*** Begin section ***
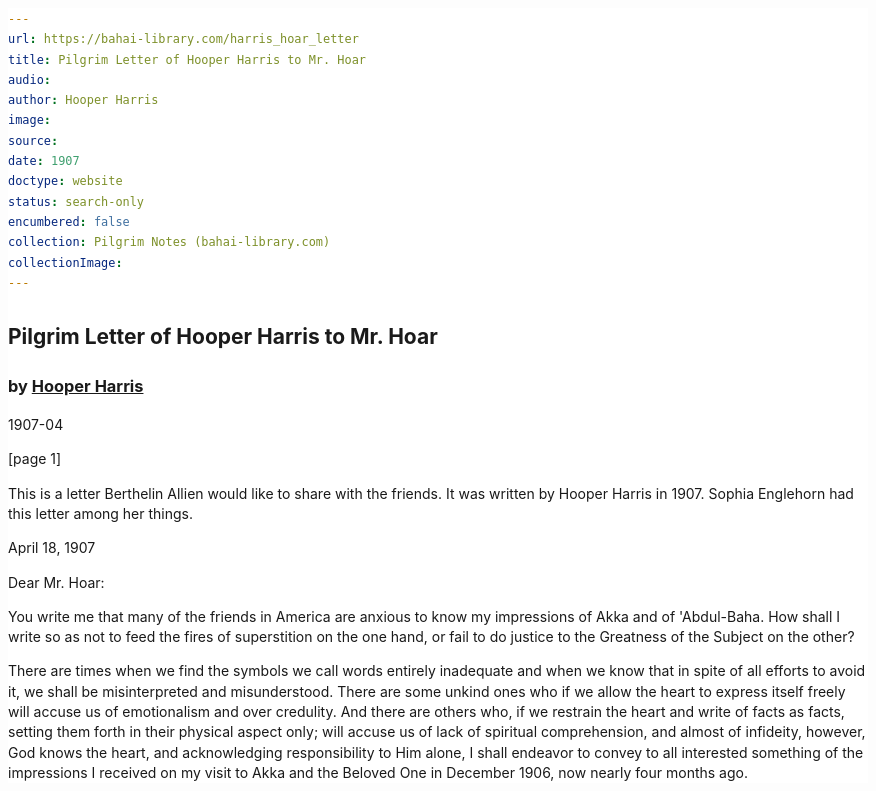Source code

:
 ```yaml
---
url: https://bahai-library.com/harris_hoar_letter
title: Pilgrim Letter of Hooper Harris to Mr. Hoar
audio: 
author: Hooper Harris
image: 
source: 
date: 1907
doctype: website
status: search-only
encumbered: false
collection: Pilgrim Notes (bahai-library.com)
collectionImage: 
---
```



## Pilgrim Letter of Hooper Harris to Mr. Hoar

### by [Hooper Harris](https://bahai-library.com/author/Hooper+Harris)

1907-04


\[page 1\]  
  
This is a letter Berthelin Allien would like to share with the friends. It was written by Hooper Harris in 1907. Sophia Englehorn had this letter among her things.  
  
April 18, 1907

Dear Mr. Hoar:

You write me that many of the friends in America are anxious to know my impressions of Akka and of 'Abdul-Baha. How shall I write so as not to feed the fires of superstition on the one hand, or fail to do justice to the Greatness of the Subject on the other?

There are times when we find the symbols we call words entirely inadequate and when we know that in spite of all efforts to avoid it, we shall be misinterpreted and misunderstood. There are some unkind ones who if we allow the heart to express itself freely will accuse us of emotionalism and over credulity. And there are others who, if we restrain the heart and write of facts as facts, setting them forth in their physical aspect only; will accuse us of lack of spiritual comprehension, and almost of infideity, however, God knows the heart, and acknowledging responsibility to Him alone, I shall endeavor to convey to all interested something of the impressions I received on my visit to Akka and the Beloved One in December 1906, now nearly four months ago.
*** End section ***
**Task brief:**
Set down all of the material word for word, but keep each picture out.

**Result of the task:**
Source code

:
 ```yaml
---
url: https://bahai-library.com/harris_hoar_letter
title: Pilgrim Letter of Hooper Harris to Mr. Hoar
audio: 
author: Hooper Harris
image: 
source: 
date: 1907
doctype: website
status: search-only
encumbered: false
collection: Pilgrim Notes (bahai-library.com)
collectionImage: 
---
```



## Pilgrim Letter of Hooper Harris to Mr. Hoar

### by [Hooper Harris](https://bahai-library.com/author/Hooper+Harris)

1907-04


\[page 1\]  
  
This is a letter Berthelin Allien would like to share with the friends. It was written by Hooper Harris in 1907. Sophia Englehorn had this letter among her things.  
  
April 18, 1907

Dear Mr. Hoar:

You write me that many of the friends in America are anxious to know my impressions of Akka and of 'Abdul-Baha. How shall I write so as not to feed the fires of superstition on the one hand, or fail to do justice to the Greatness of the Subject on the other?

There are times when we find the symbols we call words entirely inadequate and when we know that in spite of all efforts to avoid it, we shall be misinterpreted and misunderstood. There are some unkind ones who if we allow the heart to express itself freely will accuse us of emotionalism and over credulity. And there are others who, if we restrain the heart and write of facts as facts, setting them forth in their physical aspect only; will accuse us of lack of spiritual comprehension, and almost of infideity, however, God knows the heart, and acknowledging responsibility to Him alone, I shall endeavor to convey to all interested something of the impressions I received on my visit to Akka and the Beloved One in December 1906, now nearly four months ago.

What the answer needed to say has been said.